*WHAT YOU NEED TO DO:*
Restate the records that follow. Every word must match.

*STORED DATA:*
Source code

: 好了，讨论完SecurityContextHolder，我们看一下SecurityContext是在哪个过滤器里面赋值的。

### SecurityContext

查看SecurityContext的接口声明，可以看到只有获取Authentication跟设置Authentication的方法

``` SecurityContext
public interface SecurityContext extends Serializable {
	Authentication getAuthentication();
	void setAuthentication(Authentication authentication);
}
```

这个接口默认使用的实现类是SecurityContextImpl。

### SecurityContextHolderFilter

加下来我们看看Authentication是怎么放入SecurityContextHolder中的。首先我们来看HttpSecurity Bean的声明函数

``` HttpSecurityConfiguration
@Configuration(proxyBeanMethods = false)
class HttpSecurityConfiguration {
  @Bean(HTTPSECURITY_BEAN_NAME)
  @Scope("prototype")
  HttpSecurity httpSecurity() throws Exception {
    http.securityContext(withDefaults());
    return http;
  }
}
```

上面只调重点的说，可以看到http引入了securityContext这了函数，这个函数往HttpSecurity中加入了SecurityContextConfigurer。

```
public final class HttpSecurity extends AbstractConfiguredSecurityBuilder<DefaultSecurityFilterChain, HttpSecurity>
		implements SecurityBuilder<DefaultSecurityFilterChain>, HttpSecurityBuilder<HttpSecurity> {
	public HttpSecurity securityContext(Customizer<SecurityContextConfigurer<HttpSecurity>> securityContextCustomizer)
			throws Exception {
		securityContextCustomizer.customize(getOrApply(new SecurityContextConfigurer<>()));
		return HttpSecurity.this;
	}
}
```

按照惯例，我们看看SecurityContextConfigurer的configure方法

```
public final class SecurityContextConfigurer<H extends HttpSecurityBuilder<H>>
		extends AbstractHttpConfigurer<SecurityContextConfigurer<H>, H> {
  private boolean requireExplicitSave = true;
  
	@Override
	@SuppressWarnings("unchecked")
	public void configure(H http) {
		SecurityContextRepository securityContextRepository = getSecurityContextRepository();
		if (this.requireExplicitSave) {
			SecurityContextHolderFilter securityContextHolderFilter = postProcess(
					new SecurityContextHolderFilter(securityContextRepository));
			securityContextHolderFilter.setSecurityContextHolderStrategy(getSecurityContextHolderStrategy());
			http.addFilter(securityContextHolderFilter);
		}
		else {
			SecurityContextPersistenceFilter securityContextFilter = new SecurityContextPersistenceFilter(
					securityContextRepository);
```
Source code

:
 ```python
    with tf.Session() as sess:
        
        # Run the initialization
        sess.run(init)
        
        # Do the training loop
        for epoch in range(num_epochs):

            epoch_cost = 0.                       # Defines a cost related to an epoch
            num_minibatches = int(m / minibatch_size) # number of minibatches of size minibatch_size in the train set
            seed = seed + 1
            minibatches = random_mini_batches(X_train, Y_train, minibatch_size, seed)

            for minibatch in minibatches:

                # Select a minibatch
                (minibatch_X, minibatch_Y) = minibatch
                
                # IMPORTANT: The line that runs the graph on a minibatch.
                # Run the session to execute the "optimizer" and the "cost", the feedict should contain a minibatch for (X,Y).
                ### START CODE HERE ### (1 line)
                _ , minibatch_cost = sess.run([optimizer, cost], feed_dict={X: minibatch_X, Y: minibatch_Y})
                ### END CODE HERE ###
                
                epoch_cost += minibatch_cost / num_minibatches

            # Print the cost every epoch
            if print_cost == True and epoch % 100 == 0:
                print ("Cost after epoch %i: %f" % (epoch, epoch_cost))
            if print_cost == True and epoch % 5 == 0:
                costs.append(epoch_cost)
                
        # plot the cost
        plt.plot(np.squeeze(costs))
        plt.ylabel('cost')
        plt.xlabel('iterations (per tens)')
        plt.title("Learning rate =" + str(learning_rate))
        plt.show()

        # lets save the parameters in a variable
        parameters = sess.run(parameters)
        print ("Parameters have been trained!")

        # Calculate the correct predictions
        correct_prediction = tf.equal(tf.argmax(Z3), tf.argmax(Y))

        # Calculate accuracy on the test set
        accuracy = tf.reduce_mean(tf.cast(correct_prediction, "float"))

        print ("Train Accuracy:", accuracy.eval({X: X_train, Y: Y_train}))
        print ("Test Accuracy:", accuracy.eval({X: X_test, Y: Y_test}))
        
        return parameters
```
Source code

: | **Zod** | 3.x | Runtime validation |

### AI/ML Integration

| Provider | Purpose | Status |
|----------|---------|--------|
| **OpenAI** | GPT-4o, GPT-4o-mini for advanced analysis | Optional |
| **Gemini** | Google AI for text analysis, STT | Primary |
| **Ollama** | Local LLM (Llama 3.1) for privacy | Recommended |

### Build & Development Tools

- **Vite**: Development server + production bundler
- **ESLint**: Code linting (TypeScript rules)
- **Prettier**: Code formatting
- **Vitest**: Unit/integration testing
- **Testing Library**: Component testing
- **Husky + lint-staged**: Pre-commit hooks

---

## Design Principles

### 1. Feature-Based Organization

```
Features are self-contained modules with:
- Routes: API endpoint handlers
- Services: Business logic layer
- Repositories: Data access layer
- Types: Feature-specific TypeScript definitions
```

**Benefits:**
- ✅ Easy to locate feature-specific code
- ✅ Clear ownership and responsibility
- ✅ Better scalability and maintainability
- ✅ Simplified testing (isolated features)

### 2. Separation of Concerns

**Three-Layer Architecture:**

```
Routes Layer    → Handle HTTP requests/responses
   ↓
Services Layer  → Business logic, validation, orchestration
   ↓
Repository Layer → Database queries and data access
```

*FINAL ANSWER:*
Source code

: 好了，讨论完SecurityContextHolder，我们看一下SecurityContext是在哪个过滤器里面赋值的。

### SecurityContext

查看SecurityContext的接口声明，可以看到只有获取Authentication跟设置Authentication的方法

``` SecurityContext
public interface SecurityContext extends Serializable {
	Authentication getAuthentication();
	void setAuthentication(Authentication authentication);
}
```

这个接口默认使用的实现类是SecurityContextImpl。

### SecurityContextHolderFilter

加下来我们看看Authentication是怎么放入SecurityContextHolder中的。首先我们来看HttpSecurity Bean的声明函数

``` HttpSecurityConfiguration
@Configuration(proxyBeanMethods = false)
class HttpSecurityConfiguration {
  @Bean(HTTPSECURITY_BEAN_NAME)
  @Scope("prototype")
  HttpSecurity httpSecurity() throws Exception {
    http.securityContext(withDefaults());
    return http;
  }
}
```

上面只调重点的说，可以看到http引入了securityContext这了函数，这个函数往HttpSecurity中加入了SecurityContextConfigurer。

```
public final class HttpSecurity extends AbstractConfiguredSecurityBuilder<DefaultSecurityFilterChain, HttpSecurity>
		implements SecurityBuilder<DefaultSecurityFilterChain>, HttpSecurityBuilder<HttpSecurity> {
	public HttpSecurity securityContext(Customizer<SecurityContextConfigurer<HttpSecurity>> securityContextCustomizer)
			throws Exception {
		securityContextCustomizer.customize(getOrApply(new SecurityContextConfigurer<>()));
		return HttpSecurity.this;
	}
}
```

按照惯例，我们看看SecurityContextConfigurer的configure方法

```
public final class SecurityContextConfigurer<H extends HttpSecurityBuilder<H>>
		extends AbstractHttpConfigurer<SecurityContextConfigurer<H>, H> {
  private boolean requireExplicitSave = true;
  
	@Override
	@SuppressWarnings("unchecked")
	public void configure(H http) {
		SecurityContextRepository securityContextRepository = getSecurityContextRepository();
		if (this.requireExplicitSave) {
			SecurityContextHolderFilter securityContextHolderFilter = postProcess(
					new SecurityContextHolderFilter(securityContextRepository));
			securityContextHolderFilter.setSecurityContextHolderStrategy(getSecurityContextHolderStrategy());
			http.addFilter(securityContextHolderFilter);
		}
		else {
			SecurityContextPersistenceFilter securityContextFilter = new SecurityContextPersistenceFilter(
					securityContextRepository);
```
Source code

:
 ```python
    with tf.Session() as sess:
        
        # Run the initialization
        sess.run(init)
        
        # Do the training loop
        for epoch in range(num_epochs):

            epoch_cost = 0.                       # Defines a cost related to an epoch
            num_minibatches = int(m / minibatch_size) # number of minibatches of size minibatch_size in the train set
            seed = seed + 1
            minibatches = random_mini_batches(X_train, Y_train, minibatch_size, seed)

            for minibatch in minibatches:

                # Select a minibatch
                (minibatch_X, minibatch_Y) = minibatch
                
                # IMPORTANT: The line that runs the graph on a minibatch.
                # Run the session to execute the "optimizer" and the "cost", the feedict should contain a minibatch for (X,Y).
                ### START CODE HERE ### (1 line)
                _ , minibatch_cost = sess.run([optimizer, cost], feed_dict={X: minibatch_X, Y: minibatch_Y})
                ### END CODE HERE ###
                
                epoch_cost += minibatch_cost / num_minibatches

            # Print the cost every epoch
            if print_cost == True and epoch % 100 == 0:
                print ("Cost after epoch %i: %f" % (epoch, epoch_cost))
            if print_cost == True and epoch % 5 == 0:
                costs.append(epoch_cost)
                
        # plot the cost
        plt.plot(np.squeeze(costs))
        plt.ylabel('cost')
        plt.xlabel('iterations (per tens)')
        plt.title("Learning rate =" + str(learning_rate))
        plt.show()

        # lets save the parameters in a variable
        parameters = sess.run(parameters)
        print ("Parameters have been trained!")

        # Calculate the correct predictions
        correct_prediction = tf.equal(tf.argmax(Z3), tf.argmax(Y))

        # Calculate accuracy on the test set
        accuracy = tf.reduce_mean(tf.cast(correct_prediction, "float"))

        print ("Train Accuracy:", accuracy.eval({X: X_train, Y: Y_train}))
        print ("Test Accuracy:", accuracy.eval({X: X_test, Y: Y_test}))
        
        return parameters
```
Source code

: | **Zod** | 3.x | Runtime validation |

### AI/ML Integration

| Provider | Purpose | Status |
|----------|---------|--------|
| **OpenAI** | GPT-4o, GPT-4o-mini for advanced analysis | Optional |
| **Gemini** | Google AI for text analysis, STT | Primary |
| **Ollama** | Local LLM (Llama 3.1) for privacy | Recommended |

### Build & Development Tools

- **Vite**: Development server + production bundler
- **ESLint**: Code linting (TypeScript rules)
- **Prettier**: Code formatting
- **Vitest**: Unit/integration testing
- **Testing Library**: Component testing
- **Husky + lint-staged**: Pre-commit hooks

---

## Design Principles

### 1. Feature-Based Organization

```
Features are self-contained modules with:
- Routes: API endpoint handlers
- Services: Business logic layer
- Repositories: Data access layer
- Types: Feature-specific TypeScript definitions
```

**Benefits:**
- ✅ Easy to locate feature-specific code
- ✅ Clear ownership and responsibility
- ✅ Better scalability and maintainability
- ✅ Simplified testing (isolated features)

### 2. Separation of Concerns

**Three-Layer Architecture:**

```
Routes Layer    → Handle HTTP requests/responses
   ↓
Services Layer  → Business logic, validation, orchestration
   ↓
Repository Layer → Database queries and data access
```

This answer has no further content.